Новостей в газете было мало. Опять те же статьи – сколько задавать ученикам на дом, чтобы они хорошо усваивали урок, потом отрывок из киносценария молодого писателя.
Хория очень любил читать отрывки из киносценариев, запоминая их удивительно точно, а когда фильм выходил на экраны, он сравнивал, что и как изменилось при съемке, что пошло на пользу фильму, а что было явно во вред.

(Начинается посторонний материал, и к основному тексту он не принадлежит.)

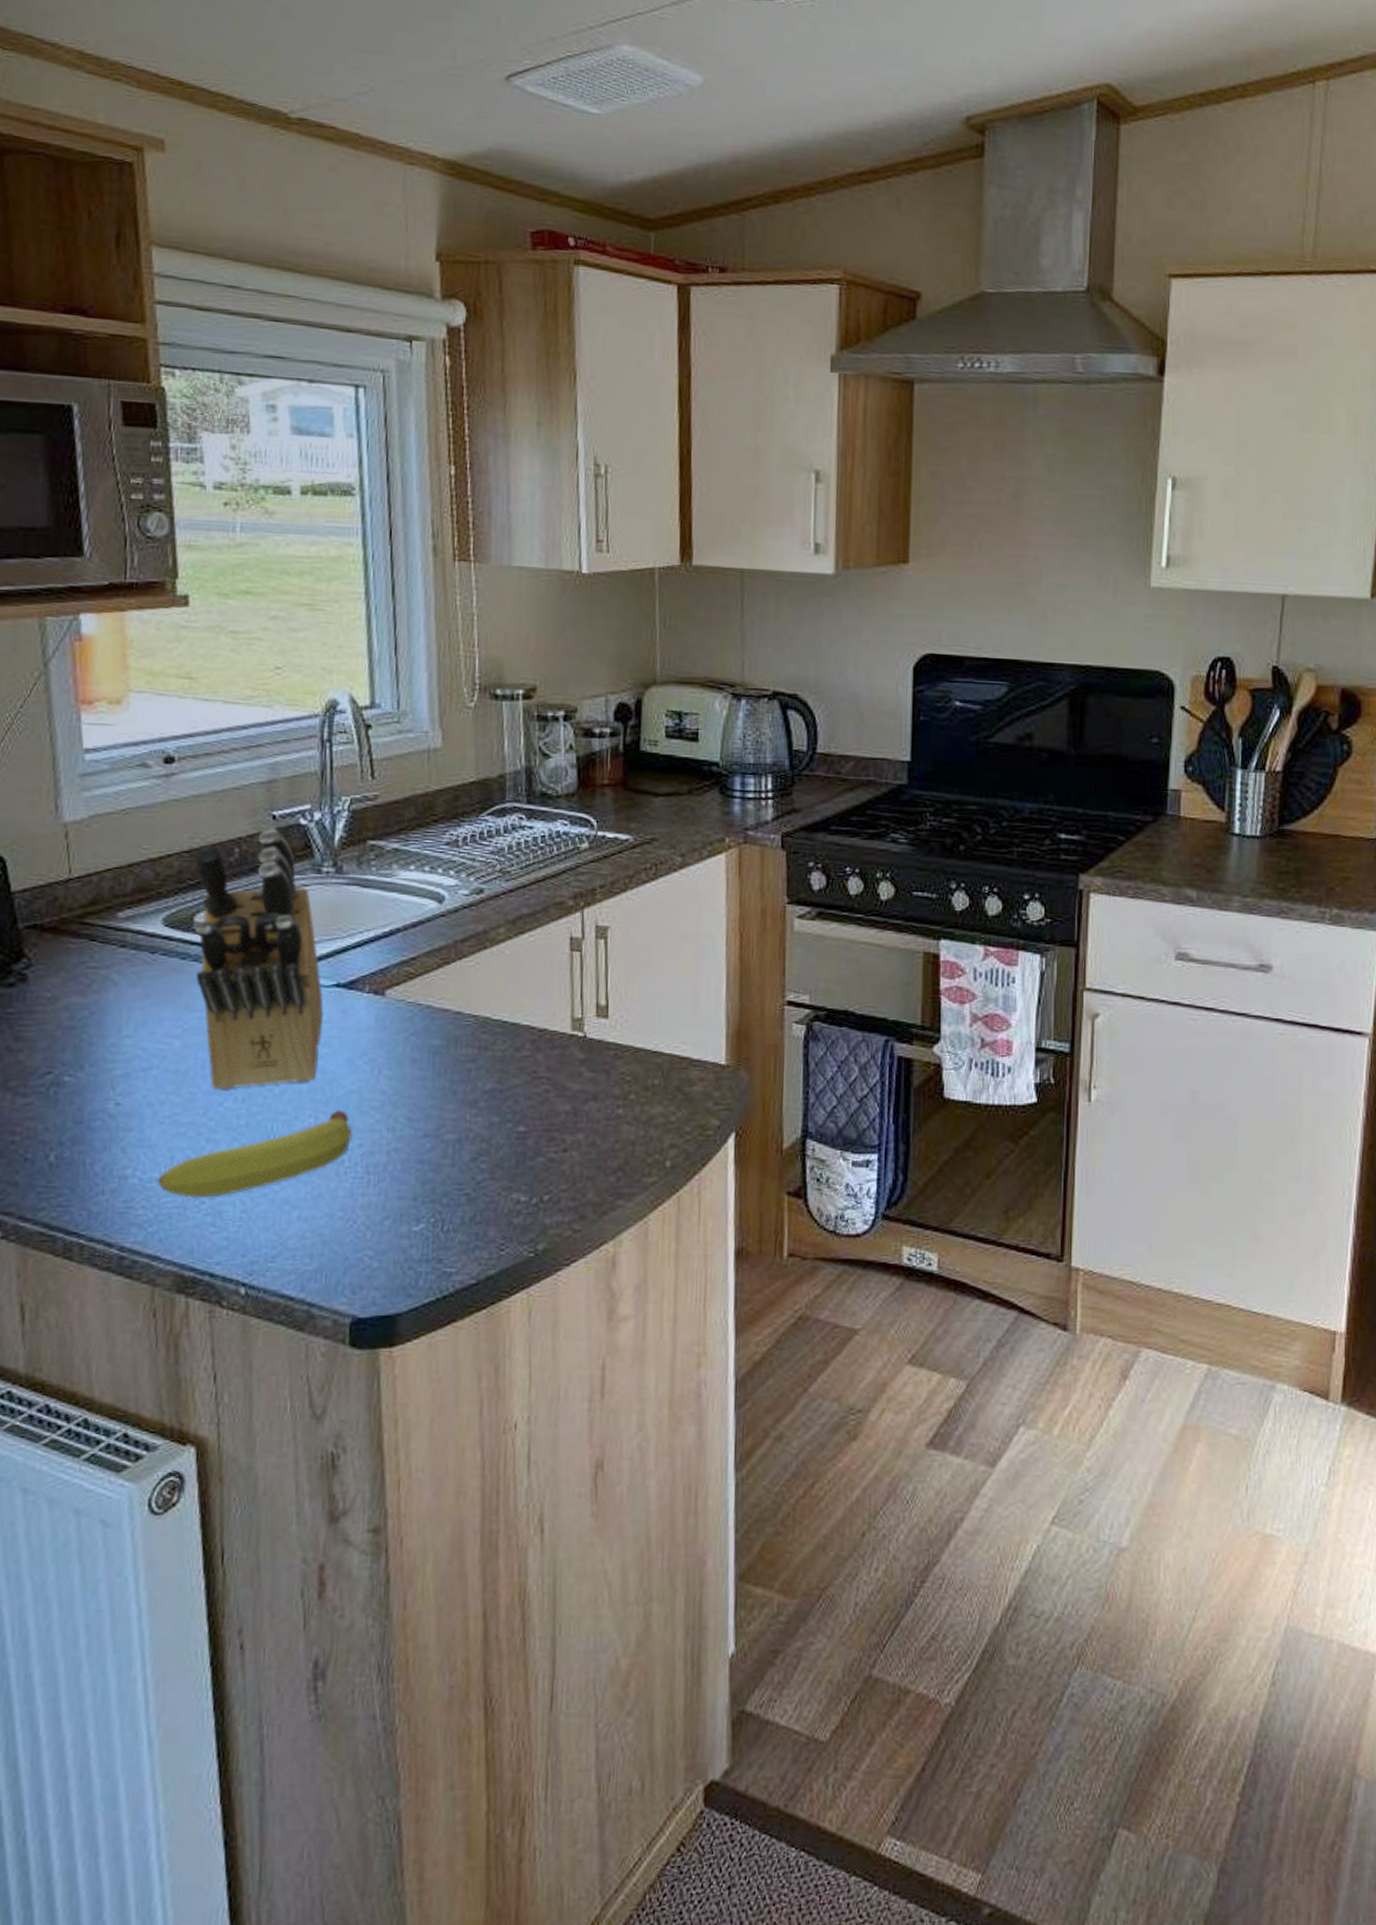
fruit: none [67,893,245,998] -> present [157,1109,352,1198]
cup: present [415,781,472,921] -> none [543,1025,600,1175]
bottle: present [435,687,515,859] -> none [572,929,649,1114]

Вдруг в разделе мелкой информации он нашел одну интересную подробность. В отчете о каком-то совещании он нашел имя своего любимого Иларие Семеновича Турку. Перед его фамилией красовался громкий и торжественный титул – член-корреспондент академии. Сначала Хория подумал, что он отнес этот титул не к тому лицу, затем перечитал информацию еще раз… Это казалось невероятным. Иларие Семенович был всего кандидатом, а в институтах академии десятка три докторов ждали своей очереди стать членкорами. Еще и еще раз прочитал информацию – да нет, титул принадлежал именно ему, И. С. Турку, он все-таки добыл это звание, потрудился не покладая рук, и дай ему бог, как говорят молдаване, еще выше и еще больше.
14
– Ну, стало быть, доброе утро, детки!
Они сбились в кучу у самых дверей. Стояли взволнованные, дышали тяжело, потому что бежали наперегонки из самой глубины школьного двора. Ему почему-то очень важно было увидеть своими глазами, как они воспримут весть о его возвращении. Он давно наблюдал за ними и видел, как все произошло. Сначала директор выстроил их по классам, распределил, кому что делать, а тем временем учителя, прослышавшие новость, забежали поздороваться. Потом они вышли, только-только принялись за работу, и вот уже поползли слухи. Ему даже казалось, что он видит их графически. Эти слухи расходились наподобие силовых волн, от класса к классу, от человека к человеку, и вот они наконец дошли до его любимого класса, и начавшие было копать землю ученики замерли, посовещались о чем-то меж собой… Одним движением побросали лопаты, и, хотя директор, стоявший на крыльце школы, высоко, протестующе поднял руки, они пронеслись мимо него, как стадо бизонов.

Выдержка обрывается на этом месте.